Six Minutes to Midnight est un thriller d'espionage qui, sans aucun doute, ne tardera pas à rejoindre le cimetière cinématographique des œuvres « à peine parues – déjà oubliées ».
Ce film, du réalisateur anglais Andy Goddard, est sorti fin 2020, dans une parfaite indifférence, directement en VoD (comprendre : aucun distributeur n’en a voulu pour une sortie salle, aucune plateforme n’a trouvé bon de l’intégrer à son catalogue de contenus).
La réalisation du film est correcte : sans coup de génie, mais d’un classicisme très British, elle sert intelligemment l’intrigue. La colorimétrie de l’image place d’emblée le film dans son contexte historique d’une entre-deux Guerres sur le point de se terminer ; et le lieu choisi pour le récit, un vaste manoir servant d’école de jeunes filles, est un vieux poncif du cinéma. Le spectateur sait globalement où il met les pieds.
Côté intrigue, c'est là que ça se corse. L’idée de base était pourtant plutôt aguichante. A l’aube de la Seconde Guerre mondiale, nous suivons l’arrivée d’un nouveau professeur – en réalité un agent des services secrets de sa Majesté – dans une école pour jeunes filles de hauts dignitaires nazis, située sur la côte anglaise.
Attention, la suite contient quelques spoilers…
Rapidement, on découvre que les espions allemands locaux sont entrés en possession d’un microfilm contenant la liste de tous les agents britanniques travaillant incognitos en Allemagne.
L’enjeu pour les Alliés est alors double : empêcher la fuite de ces informations qui s’avèrent capitales à quelques jours du début des hostilités, et déjouer les plans d’évasion des jeunes filles afin de les constituer prisonnières de guerre.
C’est là que le scénario devient tarabiscoté et bourré d’incohérences. Bien que tout dans le film nous y pousse (et avec de gros sabots), j’ai vraiment du mal à entrer en empathie avec cette vingtaine de jeunes filles issues des jeunesses hitlériennes, écoutant mutiques et béates les discours du Führer, préférant plaisanter en allemand, et faisant de la gymnastique avec leurs bérets vissés sur leurs têtes et minijupes comme uniforme.

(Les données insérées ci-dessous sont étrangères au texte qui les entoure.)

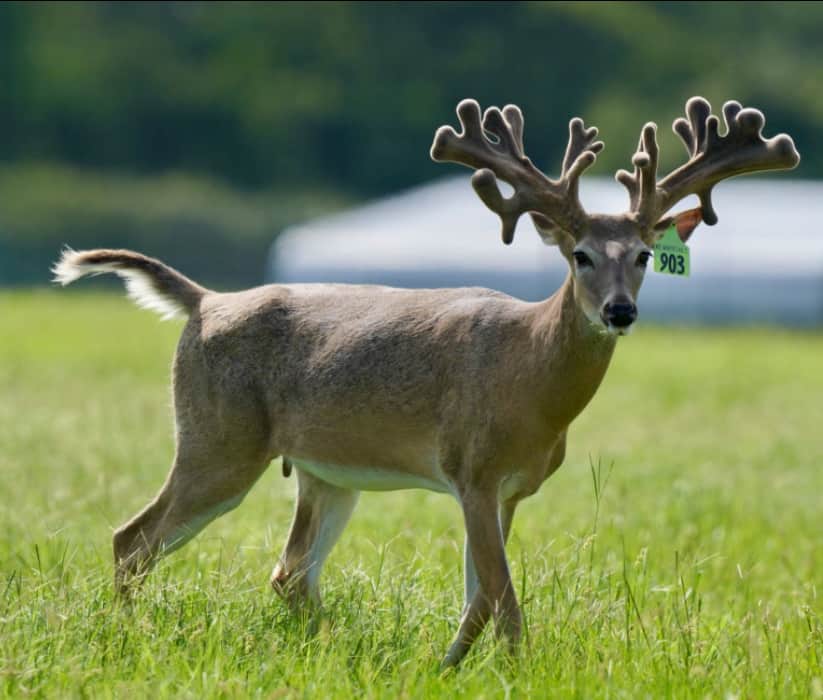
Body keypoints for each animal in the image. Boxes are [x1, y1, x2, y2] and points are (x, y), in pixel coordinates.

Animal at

Franchement qu’elles arrivent ou non à monter dans cet avion pour les ramener dans leur mère-patrie, j’en ai rien à cirer.
Or, c’est sur cet axe narratif que le film s’appesantit. L’autre axe, celui du microfilm et des agents britanniques infiltrés, n’est qu’à peine effleuré, comme s'il s'agissait d'un poids pour le scénario dont on ne saurait que faire. Et c’est bien dommage, car c’était à mon avis la partie la plus intéressante du récit !
Côté acteurs, si le professeur-espion Miller, incarné par Eddie Izzard est plutôt convaincant, le manque de caractérisation des jeunes filles expatriées, et le manque d’envergure des agents qui gravitent autour de l'école, sont affligeants.
On se demande bien comment Judi Dench (la super actrice qui incarnait notamment M. dans les 007 de Daniel Craig) s’est retrouvée dans ce merdier. Ses dernières apparitions, dans Cats, Artemis Fowl, et maintenant Six Minutes to Midnight, n’ont vraiment pas été des choix très heureux.
Vous l’aurez compris, Six Minutes to Midnight n’est pas un grand film, il s’agit d’un thriller qui joue maladroitement la carte de l’espionnage, quitte à y laisser sa cohérence et à s’enliser dans les clichés.